1. IL “GOLPE” E’ QUESTO, E NON E’ SEGRETO. SI MANIFESTA SULLA PRIMA PAGINA DEI GIORNALONI 2. A TRE GIORNI DAL VOTO, “CORRIERE” E “REPUBBLICA” CERCANO DI METTERE PAURA, INSIEME AL FAMOSO SPREAD SUI BUND DELLA C.I. MERKEL (UN DATO CHE, SULLA SALUTE DI UN’ECONOMIA NAZIONALE, DICE MOLTO MENO DELLA BILANCIA COMMERCIALE) PER CONVINCERE LA GENTE CHE STA PER ANDARE A VOTARE IL COMICO DI SANT’ILARIO CHE, SE VINCE IL M5S, RICOMINCIA LO SPETTRO DELLA GRANDE CRISI FINANZIARIA “ALLA GRECA” 3. SI TENTA DI BLOCCARE IL VOTO A UN PARTITO COME QUELLO GRILLINO – PARTITO DI SANTI O PARTITO DI CAZZONI, NON È QUESTO IL PUNTO – FACENDO PAURA ALLA GENTE. RENDERSENE CONTO OGGI È PIÙ UTILE CHE FARCI UNA COMMISSIONE D’INCHIESTA NEL 2019 4. DA CRAXI AI TAXI: ITALIA, IL FUTURO E’ ADESSO! “LUPI FRENA UBER, VINCONO I TAXISTI”

a cura di colinward@autistici.org (Special Guest: Pippo il Patriota)

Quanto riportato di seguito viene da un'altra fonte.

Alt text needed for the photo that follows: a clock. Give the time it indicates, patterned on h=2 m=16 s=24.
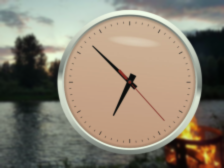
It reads h=6 m=52 s=23
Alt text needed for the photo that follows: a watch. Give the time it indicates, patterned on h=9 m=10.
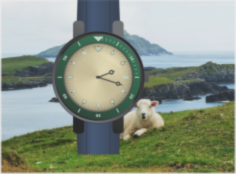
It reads h=2 m=18
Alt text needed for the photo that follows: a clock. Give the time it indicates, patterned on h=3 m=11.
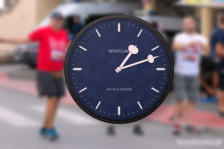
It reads h=1 m=12
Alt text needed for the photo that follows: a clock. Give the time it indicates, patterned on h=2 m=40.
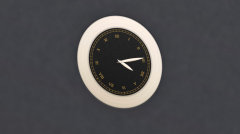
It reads h=4 m=14
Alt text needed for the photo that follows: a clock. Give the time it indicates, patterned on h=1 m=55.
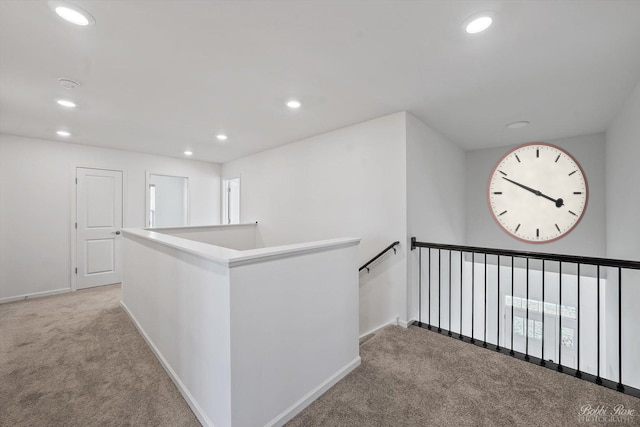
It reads h=3 m=49
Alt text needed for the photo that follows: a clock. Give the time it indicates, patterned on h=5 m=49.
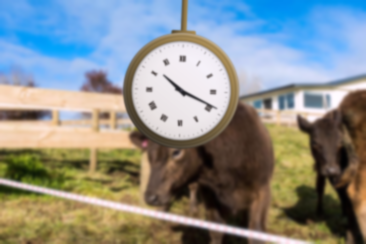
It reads h=10 m=19
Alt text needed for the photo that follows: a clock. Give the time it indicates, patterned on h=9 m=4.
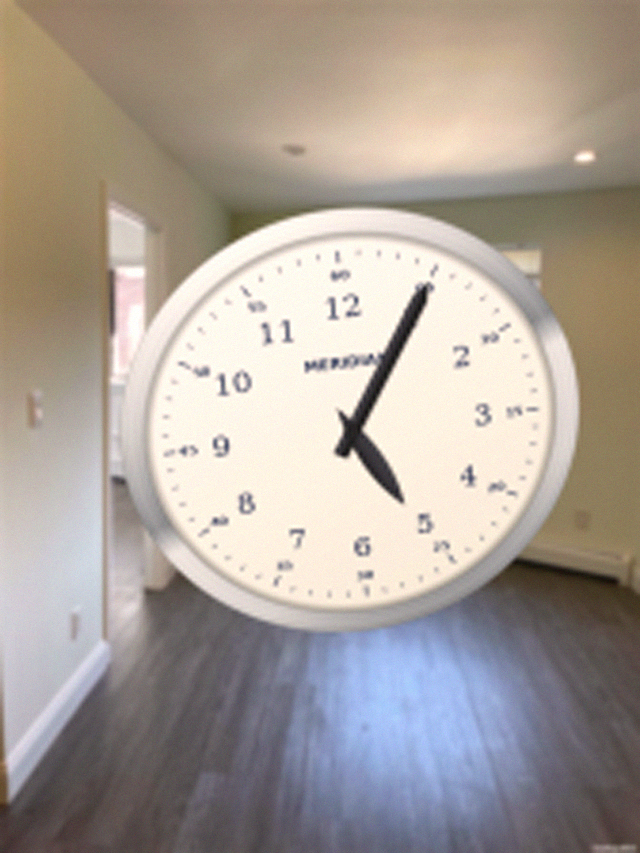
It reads h=5 m=5
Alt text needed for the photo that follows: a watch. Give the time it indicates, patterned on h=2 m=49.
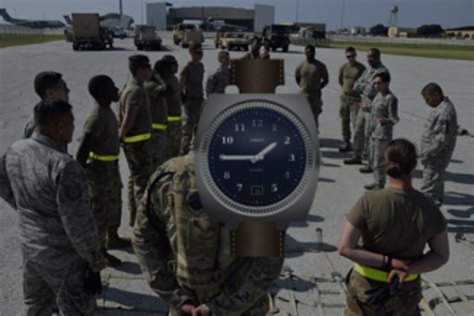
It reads h=1 m=45
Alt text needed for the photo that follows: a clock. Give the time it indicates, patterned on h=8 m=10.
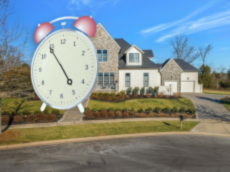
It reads h=4 m=54
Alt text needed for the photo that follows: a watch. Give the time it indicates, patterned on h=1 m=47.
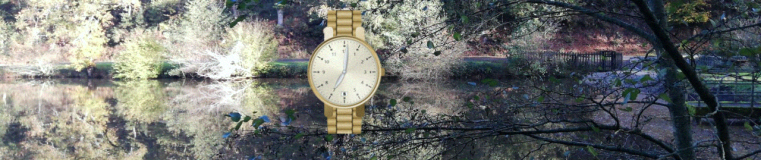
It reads h=7 m=1
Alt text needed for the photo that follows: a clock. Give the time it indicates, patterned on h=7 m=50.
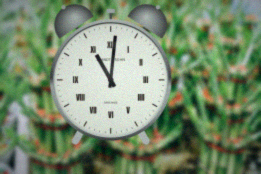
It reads h=11 m=1
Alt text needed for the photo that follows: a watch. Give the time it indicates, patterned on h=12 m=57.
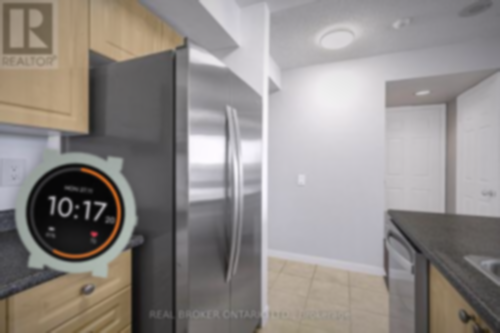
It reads h=10 m=17
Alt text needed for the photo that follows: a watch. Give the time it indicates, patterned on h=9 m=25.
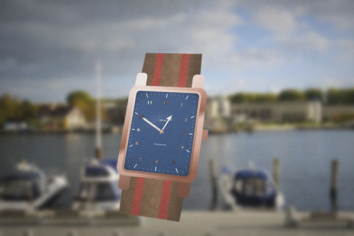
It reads h=12 m=50
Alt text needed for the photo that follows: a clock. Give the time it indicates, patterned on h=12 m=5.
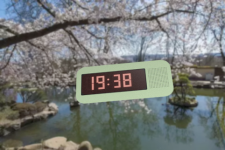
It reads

1. IL "GOLPE" E' QUESTO, E NON E' SEGRETO. SI MANIFESTA IN PRIMA PAGINA
"Lo spread diventa un caso politico. Arriva fino a quota 200, poi cala". Poi passa il Rigor Montis e, sempre a mezzo di quel Corriere della Sera che quando lui era a Palazzo Chigi gli tenne bordone elogiandone il sobrio loden per 15 lunghi mesi, ci fa gentilmente notare che dobbiamo stare "attenti a non sciupare il lavoro di tre anni" (p. 1).

Ok, lo spread è risalito un po' ed è quasi la metà dei tempi in cui cadde il Berlusconi terzo, ma cos'è successo di tanto grave in 24 ore? E' crollata la produzione industriale? Si sospetta che Renzie faccia manovre con coperture by magics? Abbiamo i conti alla greca, cioè diversi da quelli che abbiamo mandato a Bruxelles?

Per fortuna pare di no. Pare che il problema sia intangibile: pare che i sondaggi - i sondaggi! Quelli sì una roba tarocca o taroccabile - dicano che domenica vince Grillo, che è il Male assoluto, il Nemico della Repubblica. Vero, falso, boh?

In politica, come nella finanza, contano le aspettative. Si perde e si guadagna su quelle. Le aspettative sono il modo elegante di chiamare il principale strumento di controllo che il potere utilizza al tempo della democrazia "rappresentativa" (o per delega): la paura.
Il motivo per cui Re Giorgio non si è ancora dimesso e non si voterà mai per le politiche prima del 2018. "Me na vado quando avrò messo in sicurezza la Repubblica", pare che abbia confessato Bella Napoli a più di un suo interlocutore fidato.

Oggi, a tre giorni dal voto, i giornali di Lor signori cercano di mettere paura, insieme al famoso spread sui bund della C.I. Merkel (un dato che, sulla salute di un'economia nazionale, dice molto meno della bilancia commerciale) per convincere la gente che sta per andare a votare il comico di Sant'Ilario che, se vince il M5S, ricomincia lo spettro della grande crisi finanziaria "alla greca".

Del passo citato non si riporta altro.